:: Selected extract ::

I recently purged my inbox which had tons of deleted messages and a several unclassified messages. I moved the unclassified messages to where they belong, but I realized that this trains popfile on all of these messages.
my understanding of how the 'experts' train bayes filters is that they only train them enough to properly classify the messages, but try to avoid training beyond that point.
so this brings up a couple questions
should there be an option for the train-on-move that first checks to see if the message would be classified to where it is and only trains on it if it wouldn't be?
should we create a simple way to tell popfile to re-process an entire folder and move the messages to where they should be classified at, but ignore the fact that it has seen them before and this would be a reclassify?
the second one can be done with appropriate reconfiguration of the IMAP parameters, but I'm wondering if there should be a simple way through the UI to do this.
thoughts
If you would like to refer to this comment somewhere else in this project, copy and paste the following link:
That is the usual method the "experts" have used, but the actual benifit isn't really known, some I think have given up on being really strict about it. I use that method probably only half the time. Its too time consuming to check every message.
Used to it was necessary because if the corpus got too big classification got really slow. Since everything is now in the database it can be accessed very fast. For speed, the size of the corpus almost doesn't matter now.
Your idea does still sound good to me anyway. There isn't a need to reclassify all those messages and even though it isn't hurting anything, it takes time to do all that reclassification and it adds lots of un-needed words to the corpus.
If you would like to refer to this comment somewhere else in this project, copy and paste the following link:
Sounds like you too keep your history around for as long as possible. Right?
On a typical installation, the history is only kept for two days. So if you clean up your inbox every few weeks, most of the messages will have expired and thus won't be reclassified when moved.
I understand your point, though. UI-wise, this could be done with a single button. But the functionality behind the button would be a little tricky. I doubt that simply reseting the UIDNEXT value to 1 for the INBOX would do the trick. Or would it?
Manni
If you would like to refer to this comment somewhere else in this project, copy and paste the following link:
You did not say but I am gathering that you do not have a separate folder for unclassified but rather leave it in INBOX. Am I correct? I am also guessing that the folder to which you moved the unclassified messages was one of your bucket folders.
If you have a folder for unclassified you don't have a need to move those messages except for the purpose of classifying them. This sounds like it would have accomplished what you had in mind. Another way to accomplish a move without training is to have a folder about which you never tell POPFile and move them to that folder.
Maybe I'm missing your point?
--
Jim
If you would like to refer to this comment somewhere else in this project, copy and paste the following link:
I recently purged my inbox which had tons of deleted messages and a several unclassified messages. I moved the unclassified messages to where they belong, but I realized that this trains popfile on all of these messages.
my understanding of how the 'experts' train bayes filters is that they only train them enough to properly classify the messages, but try to avoid training beyond that point.

:::
:: Data excerpts ::

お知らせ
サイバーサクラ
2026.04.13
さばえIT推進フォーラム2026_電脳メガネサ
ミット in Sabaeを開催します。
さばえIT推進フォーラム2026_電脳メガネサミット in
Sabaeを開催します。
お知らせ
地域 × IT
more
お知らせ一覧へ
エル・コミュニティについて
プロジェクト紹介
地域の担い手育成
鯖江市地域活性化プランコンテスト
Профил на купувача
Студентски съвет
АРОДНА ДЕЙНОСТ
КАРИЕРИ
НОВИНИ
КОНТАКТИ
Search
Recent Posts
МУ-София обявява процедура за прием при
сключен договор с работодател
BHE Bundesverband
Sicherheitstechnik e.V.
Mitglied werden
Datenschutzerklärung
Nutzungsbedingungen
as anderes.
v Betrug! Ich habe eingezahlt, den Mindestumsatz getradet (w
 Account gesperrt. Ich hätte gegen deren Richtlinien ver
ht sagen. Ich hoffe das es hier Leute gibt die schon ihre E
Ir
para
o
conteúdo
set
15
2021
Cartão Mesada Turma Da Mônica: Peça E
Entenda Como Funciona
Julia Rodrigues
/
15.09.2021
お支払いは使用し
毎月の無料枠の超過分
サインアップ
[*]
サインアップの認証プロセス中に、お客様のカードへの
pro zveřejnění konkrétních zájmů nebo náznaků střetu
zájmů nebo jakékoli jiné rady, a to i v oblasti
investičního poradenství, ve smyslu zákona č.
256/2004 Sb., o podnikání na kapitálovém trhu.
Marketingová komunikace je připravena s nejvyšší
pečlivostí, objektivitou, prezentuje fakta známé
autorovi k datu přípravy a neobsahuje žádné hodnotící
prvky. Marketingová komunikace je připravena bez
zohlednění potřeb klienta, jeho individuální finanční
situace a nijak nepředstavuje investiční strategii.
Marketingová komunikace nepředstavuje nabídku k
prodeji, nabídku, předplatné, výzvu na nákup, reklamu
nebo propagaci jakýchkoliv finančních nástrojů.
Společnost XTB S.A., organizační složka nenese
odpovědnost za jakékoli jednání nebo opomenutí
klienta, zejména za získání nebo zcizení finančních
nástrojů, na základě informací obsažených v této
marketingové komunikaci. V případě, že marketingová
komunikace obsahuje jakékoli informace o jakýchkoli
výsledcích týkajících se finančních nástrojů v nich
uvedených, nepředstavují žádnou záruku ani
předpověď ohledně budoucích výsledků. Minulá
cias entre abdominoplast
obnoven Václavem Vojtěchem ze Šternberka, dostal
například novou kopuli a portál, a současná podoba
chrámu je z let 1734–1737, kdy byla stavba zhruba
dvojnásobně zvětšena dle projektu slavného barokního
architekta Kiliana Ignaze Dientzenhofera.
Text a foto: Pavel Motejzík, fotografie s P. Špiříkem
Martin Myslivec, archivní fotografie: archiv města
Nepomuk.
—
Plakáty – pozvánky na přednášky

:::

Complete the following
(A) In the POPFile thread, how long is the history kept on a typical installation?
(B) Write the next part of the POPFile thread, picking up from its last sentence.
The lines have no connection to the POPFile thread.

Answers to the exercise
(A) Two days.

(B)
so this brings up a couple questions
should there be an option for the train-on-move that first checks to see if the message would be classified to where it is and only trains on it if it wouldn't be?
should we create a simple way to tell popfile to re-process an entire folder and move the messages to where they should be classified at, but ignore the fact that it has seen them before and this would be a reclassify?
the second one can be done with appropriate reconfiguration of the IMAP parameters, but I'm wondering if there should be a simple way through the UI to do this.
thoughts
That is the usual method the "experts" have used, but the actual benifit isn't really known, some I think have given up on being really strict about it. I use that method probably only half the time. Its too time consuming to check every message.
Used to it was necessary because if the corpus got too big classification got really slow. Since everything is now in the database it can be accessed very fast. For speed, the size of the corpus almost doesn't matter now.
According to my tests, Train Always (TA) is usually a slight bit more accurate than Train Only Errors (TOE). So more words in the corpus isn't going to hurt accuracy.
http://popfile.sourceforge.net/cgi-bin/wiki.pl?Glossary/TOE
Your idea does still sound good to me anyway. There isn't a need to reclassify all those messages and even though it isn't hurting anything, it takes time to do all that reclassification and it adds lots of un-needed words to the corpus.
actually it sounds like there are three common training methods
1. train always
2. train on errors
3. train on errors only if previous training wouldn't have eliminated this error
currently we do #2 unless the message has been dropped from the history in which case we do no training at all
I'm wondering if either of the other two are better (and if so which one)
Hi David!
Sounds like you too keep your history around for as long as possible. Right?
On a typical installation, the history is only kept for two days. So if you clean up your inbox every few weeks, most of the messages will have expired and thus won't be reclassified when moved.
I understand your point, though. UI-wise, this could be done with a single button. But the functionality behind the button would be a little tricky. I doubt that simply reseting the UIDNEXT value to 1 for the INBOX would do the trick. Or would it?
Manni
David,
You did not say but I am gathering that you do not have a separate folder for unclassified but rather leave it in INBOX. Am I correct? I am also guessing that the folder to which you moved the unclassified messages was one of your bucket folders.
If you have a folder for unclassified you don't have a need to move those messages except for the purpose of classifying them. This sounds like it would have accomplished what you had in mind. Another way to accomplish a move without training is to have a folder about which you never tell POPFile and move them to that folder.
Maybe I'm missing your point?
--
Jim
I'm sorry, I misread your message. Sure, you trained on those messages. I'm not sure that's really a problem but I see what you're saying.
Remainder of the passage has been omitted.